What to work on: Can you write out every line from the start of the records below through the line containing "## Co jest potrzebne, aby", leaving out any pictures?

Task data:
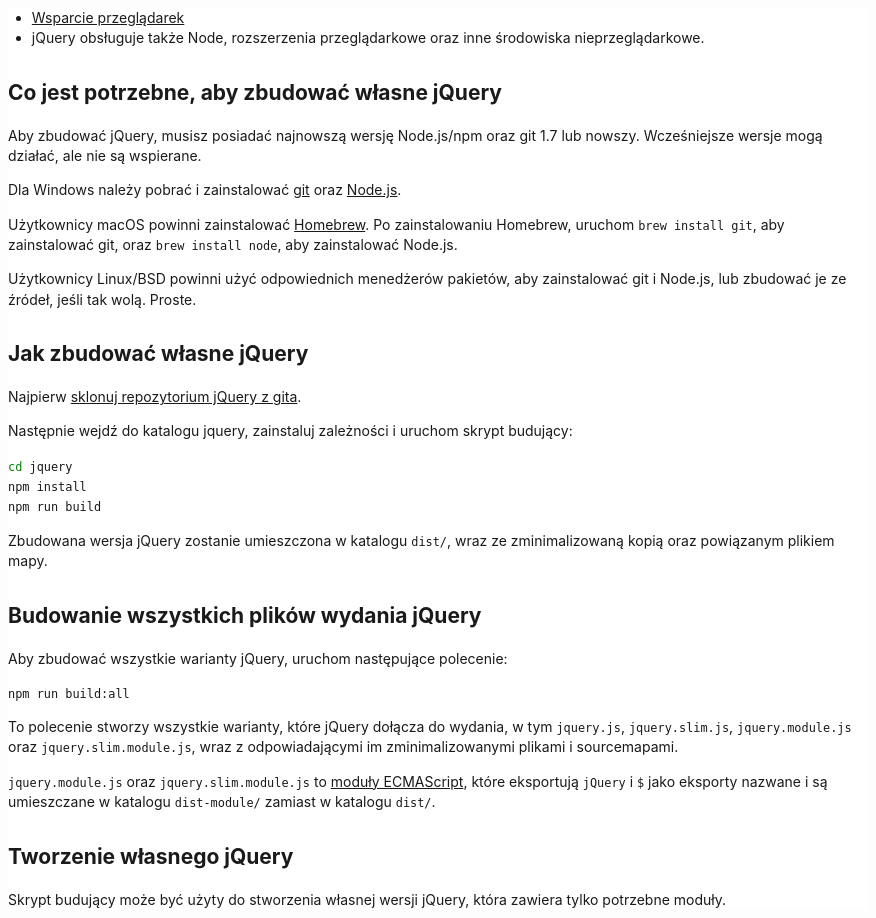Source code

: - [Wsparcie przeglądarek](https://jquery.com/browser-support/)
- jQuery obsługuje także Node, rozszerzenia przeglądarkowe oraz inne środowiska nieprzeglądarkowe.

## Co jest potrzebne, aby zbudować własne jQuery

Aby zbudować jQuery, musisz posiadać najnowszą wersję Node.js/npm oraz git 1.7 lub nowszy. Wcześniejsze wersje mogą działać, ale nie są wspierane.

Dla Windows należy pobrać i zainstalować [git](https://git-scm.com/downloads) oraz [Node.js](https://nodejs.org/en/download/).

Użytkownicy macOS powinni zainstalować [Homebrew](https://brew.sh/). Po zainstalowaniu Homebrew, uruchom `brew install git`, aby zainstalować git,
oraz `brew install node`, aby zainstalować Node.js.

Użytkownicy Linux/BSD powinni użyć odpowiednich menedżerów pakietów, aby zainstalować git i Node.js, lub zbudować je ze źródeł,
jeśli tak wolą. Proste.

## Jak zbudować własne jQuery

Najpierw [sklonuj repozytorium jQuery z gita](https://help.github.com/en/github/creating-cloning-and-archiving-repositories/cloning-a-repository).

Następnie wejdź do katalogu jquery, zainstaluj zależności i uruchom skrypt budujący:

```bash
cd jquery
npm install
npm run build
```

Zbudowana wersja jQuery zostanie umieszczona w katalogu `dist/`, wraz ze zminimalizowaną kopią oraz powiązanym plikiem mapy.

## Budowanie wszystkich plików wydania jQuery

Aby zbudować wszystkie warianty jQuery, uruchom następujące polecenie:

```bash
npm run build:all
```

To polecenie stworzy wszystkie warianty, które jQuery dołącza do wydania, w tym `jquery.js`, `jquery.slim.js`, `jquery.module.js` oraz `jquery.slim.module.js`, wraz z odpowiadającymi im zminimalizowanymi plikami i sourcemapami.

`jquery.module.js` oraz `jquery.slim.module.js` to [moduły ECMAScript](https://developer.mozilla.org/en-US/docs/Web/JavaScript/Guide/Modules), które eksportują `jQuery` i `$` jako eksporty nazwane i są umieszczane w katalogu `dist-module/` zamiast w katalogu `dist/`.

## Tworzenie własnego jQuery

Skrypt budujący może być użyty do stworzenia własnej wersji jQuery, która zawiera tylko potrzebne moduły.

Answer to the exercise:
Source code

: - [Wsparcie przeglądarek](https://jquery.com/browser-support/)
- jQuery obsługuje także Node, rozszerzenia przeglądarkowe oraz inne środowiska nieprzeglądarkowe.

## Co jest potrzebne, aby zbudować własne jQuery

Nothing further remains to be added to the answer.